Reserved space in GC/TLABs

Roman Kennke rkennke at redhat.com
Wed Jan 11 11:05:40 UTC 2017


Am Mittwoch, den 11.01.2017, 10:17 +0100 schrieb Aleksey Shipilev:
> On 01/10/2017 10:36 AM, Roman Kennke wrote:
> > > So, there are few issues:
> > > 
> > > 1) GC/TLAB reserved space means every region has "garbage", which
> > > has 
> > > heuristics implications. We can check for "garbage > 
> > > TLAB::alignment_reserve()" in "aggressive"?
> > > 
> > > 2) More concerning: after mark-compact we can read beyound the
> > > heap, if we
> > > are alloc-prefetching at the last region, near its end. We
> > > probably want to
> > > reserve a region at the end of the heap to handle this?
> > 
> > Is it only an issue with aggressive heuristics? I wouldn't be too
> > concerned
> > about that, aggressive is meant to be used for testing only, and
> > explicitely
> > made to give the GC a hard time (e.g. collect as much as possible,
> > as much of
> > the time as possible, and generally do random- ish things to
> > exercise code
> > paths that are otherwise rarely used)
> 
> My major concern is that "garbage() == 0" condition is not enough to
> disambiguate the regions with no garbage at all.

Yes ok. I don't see what we can do when a TLAB has just been started
but not used yet. At the end of marking, we 'finalize' all active
tlabs, i.e. fill them with a filler object and close them.

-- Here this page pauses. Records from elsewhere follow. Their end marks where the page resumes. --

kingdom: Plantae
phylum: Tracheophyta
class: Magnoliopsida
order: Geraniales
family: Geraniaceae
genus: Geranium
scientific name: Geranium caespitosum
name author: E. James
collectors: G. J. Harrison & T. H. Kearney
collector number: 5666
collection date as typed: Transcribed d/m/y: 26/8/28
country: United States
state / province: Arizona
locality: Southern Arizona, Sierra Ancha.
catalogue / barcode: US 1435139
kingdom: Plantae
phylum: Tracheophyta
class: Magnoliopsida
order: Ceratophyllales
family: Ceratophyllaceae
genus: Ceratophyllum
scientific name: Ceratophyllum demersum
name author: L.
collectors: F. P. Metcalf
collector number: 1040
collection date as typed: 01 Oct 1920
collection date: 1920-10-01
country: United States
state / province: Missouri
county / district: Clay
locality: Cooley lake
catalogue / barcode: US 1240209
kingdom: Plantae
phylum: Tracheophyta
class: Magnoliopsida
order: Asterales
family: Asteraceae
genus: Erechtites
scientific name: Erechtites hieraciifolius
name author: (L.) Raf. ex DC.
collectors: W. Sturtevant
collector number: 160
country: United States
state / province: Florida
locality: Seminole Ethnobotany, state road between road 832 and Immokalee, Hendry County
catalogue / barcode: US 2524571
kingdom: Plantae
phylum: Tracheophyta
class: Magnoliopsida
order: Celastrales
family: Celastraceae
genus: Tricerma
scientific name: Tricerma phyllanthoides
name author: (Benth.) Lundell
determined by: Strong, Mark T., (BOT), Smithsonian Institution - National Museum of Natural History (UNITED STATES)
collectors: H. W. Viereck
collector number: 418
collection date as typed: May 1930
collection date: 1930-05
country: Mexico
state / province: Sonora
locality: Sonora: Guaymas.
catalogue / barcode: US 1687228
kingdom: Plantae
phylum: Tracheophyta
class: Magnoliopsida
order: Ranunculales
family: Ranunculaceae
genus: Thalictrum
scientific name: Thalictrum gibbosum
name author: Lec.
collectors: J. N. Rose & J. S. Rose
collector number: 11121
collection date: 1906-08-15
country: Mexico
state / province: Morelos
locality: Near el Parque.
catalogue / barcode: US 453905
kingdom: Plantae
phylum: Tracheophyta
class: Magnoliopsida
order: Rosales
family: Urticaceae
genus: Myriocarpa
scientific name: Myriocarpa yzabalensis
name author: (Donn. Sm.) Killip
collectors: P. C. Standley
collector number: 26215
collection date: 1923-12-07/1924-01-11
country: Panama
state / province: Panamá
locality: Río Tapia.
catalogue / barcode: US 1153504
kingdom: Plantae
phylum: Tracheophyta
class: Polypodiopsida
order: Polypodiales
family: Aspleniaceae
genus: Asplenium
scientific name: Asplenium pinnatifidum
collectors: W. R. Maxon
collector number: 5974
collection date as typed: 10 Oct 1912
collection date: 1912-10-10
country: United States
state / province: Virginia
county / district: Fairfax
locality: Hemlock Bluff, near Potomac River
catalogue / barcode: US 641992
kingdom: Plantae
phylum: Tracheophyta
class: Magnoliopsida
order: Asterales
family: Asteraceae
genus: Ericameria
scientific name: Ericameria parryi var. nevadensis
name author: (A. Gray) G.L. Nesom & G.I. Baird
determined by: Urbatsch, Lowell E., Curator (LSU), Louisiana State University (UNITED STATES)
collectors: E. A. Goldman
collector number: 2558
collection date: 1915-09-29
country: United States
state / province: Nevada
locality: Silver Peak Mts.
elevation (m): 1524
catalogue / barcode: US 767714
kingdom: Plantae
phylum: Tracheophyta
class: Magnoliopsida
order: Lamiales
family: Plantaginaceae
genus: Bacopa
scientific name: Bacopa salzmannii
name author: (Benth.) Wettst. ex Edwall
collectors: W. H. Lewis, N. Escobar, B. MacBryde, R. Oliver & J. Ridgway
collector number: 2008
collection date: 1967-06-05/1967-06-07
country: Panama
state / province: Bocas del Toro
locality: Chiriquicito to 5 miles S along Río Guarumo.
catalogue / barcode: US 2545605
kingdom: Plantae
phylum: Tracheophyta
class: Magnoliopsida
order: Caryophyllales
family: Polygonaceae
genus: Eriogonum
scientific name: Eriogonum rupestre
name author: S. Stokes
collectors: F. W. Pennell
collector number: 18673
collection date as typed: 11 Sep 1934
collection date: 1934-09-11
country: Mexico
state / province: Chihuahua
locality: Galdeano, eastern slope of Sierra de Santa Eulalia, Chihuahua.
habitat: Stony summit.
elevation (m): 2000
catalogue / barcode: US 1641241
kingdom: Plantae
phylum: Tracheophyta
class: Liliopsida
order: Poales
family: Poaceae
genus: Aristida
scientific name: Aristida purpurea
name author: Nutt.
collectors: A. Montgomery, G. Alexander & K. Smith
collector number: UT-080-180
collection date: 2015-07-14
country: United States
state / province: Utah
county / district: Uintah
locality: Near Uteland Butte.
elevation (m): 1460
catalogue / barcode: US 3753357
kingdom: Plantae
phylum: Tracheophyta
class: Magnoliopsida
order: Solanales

Maybe it's
possible to recognize when a TLAB is still empty, and reclaim it
instead?

>  I can see the heuristics that
> would not touch the completely live regions, even under drastic
> conditions (e.g.
> all other regions are only 99% full).
> 
> Either interpretation of "aggressive" is only half-way:
> 
>  a) "aggressive" as testing strategy: in the workload example above,
> there are
> two distinct phases in workload, roughly "before mark-compact" and
> "after
> mark-compact". Before mark-compact we always evac "full" regions
> because garbage
> is not zero due to GCLAB allocation. After mark-compact we never evac
> the full
> regions because mark-compact plunged the garbage holes. If we want
> "aggressive"
> to be the testing strategy, then I would say we need to evac the full
> regions
> always. This amounts to changing "garbage() > 0" to, say, "garbage()
> > 0 ||
> live() > 0".
> 
>  b) "aggressive" as product strategy (I can see how that can be
> useful to
> workaround late concmark starts at the expense of performance): in
> this mode, we
> can save quite a few cycles by not considering full regions for
> collection set.
> This amounts to changing "garbage() > 0" to handle the GCLAB waste.

Yes, I've been thinking about that too. 'Aggressive' might be a
misnomer and should probably be named 'testing' or such?